Existe um dizer inconformado na rigidez dos raciocínios estruturados. Antítese da comunicação bem definida, esse teor descompassado e de maior alcance se oferece, ao ser contradição, em rituais discursivos precursores.

Ao se tentar aprisioná-lo, ele se revolta à transgredir os limites da imprópria coerência. Os rumores da não-palavra conseguem dizer muito, parecem apontar as formas indizíveis, os refúgios da estética, a inventividade da desrazão. Uma estranha realidade escorre pelo desvão das sentenças.

Relatos de discórdia em busca de autonomia, compartilham rumores ao dizer que poetiza a vida. Sua desconformidade inaugura espaços, oferece ambientes para novas expressividades. Ao quebrar protocolos emancipa aquilo por vir. O teor da palavra dialética contém, em si mesmo, afirmação e negação. Um cheiro de terra nova se oferece ao seu redor. Seu não-ser anuncia horizontes diferenciados.

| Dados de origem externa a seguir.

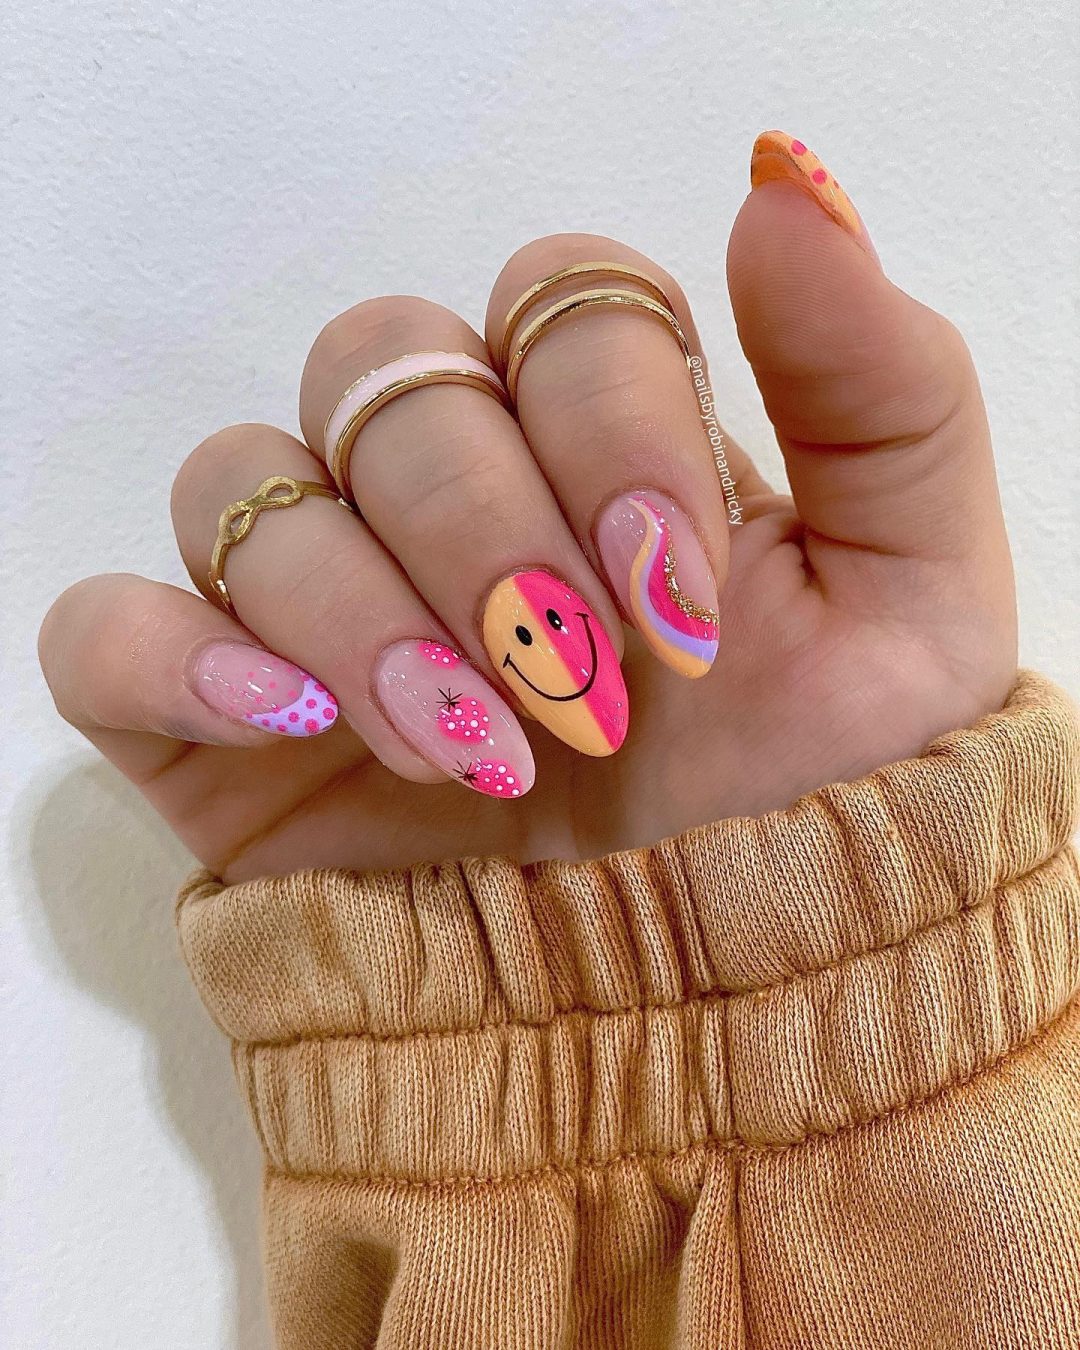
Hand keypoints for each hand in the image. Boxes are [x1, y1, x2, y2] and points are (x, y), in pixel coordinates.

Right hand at [39, 134, 1015, 881]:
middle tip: (579, 690)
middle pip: (384, 370)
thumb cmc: (830, 821)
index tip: (677, 602)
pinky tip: (292, 720)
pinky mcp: (221, 730)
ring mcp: (326, 609)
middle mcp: (456, 501)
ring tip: (473, 754)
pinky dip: (175, 655)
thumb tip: (779, 178)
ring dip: (360, 610)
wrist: (729, 1025)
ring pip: (249, 483)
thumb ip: (882, 386)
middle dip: (485, 529)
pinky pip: (109, 630)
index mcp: (608, 445)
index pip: (557, 299)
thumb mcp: (915, 608)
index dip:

Na ruptura com aquilo que já foi novidade, se empenha em querer mais. Não entra em desacordo com as crises, muitas vezes é seu anúncio. Consegue estabelecer-se de acordo com as transformações que inspira. Donos da verdade, em seus dogmas e institutos, cuidam para preservar-se dessa lógica ameaçadora. Na interseção entre ficção e realidade se pode notar o quanto são reféns uma da outra.

Contra a soberana rigidez do discurso completo e bem acabado, se oferece a poética das incompletudes. Sua ótica de reverência à vida persiste em ser ensaio criativo. Veja-se o caso desses aparentes paradoxos: quem seria a antítese em guerra e paz ? Entre a vida e a morte ? Amor e ódio ? Saber e não-saber ? Luz e sombra ? Real e irreal ? De onde se vê aquilo que se vê?

Nessa arte de evidenciar frestas acontece uma rasura da norma definitiva. Suas virgulas e espaços em branco acenam um devir de raridades. Sua lógica subversiva, ao denunciar outros pontos de vista, se equipara a uma dissonante premonição.

Assim é possível vislumbrar algo mais além de fracassos e acertos. São muitas as possibilidades pela desorganização da palavra dialética. Uma força emancipadora em anúncios de originalidades.

Sua intencionalidade de negar imprime vida aos cristais bem acabados. A ideia, ao sair de si mesma, desconstrói certezas para inaugurar verdades. Desse ponto de partida uma transcendência atualiza deslocamentos. Quiçá esse devir possa flanar entremeios de toda concepção. Irresolver a sedução do enigma das travessias com a arte de desconstruir fronteiras.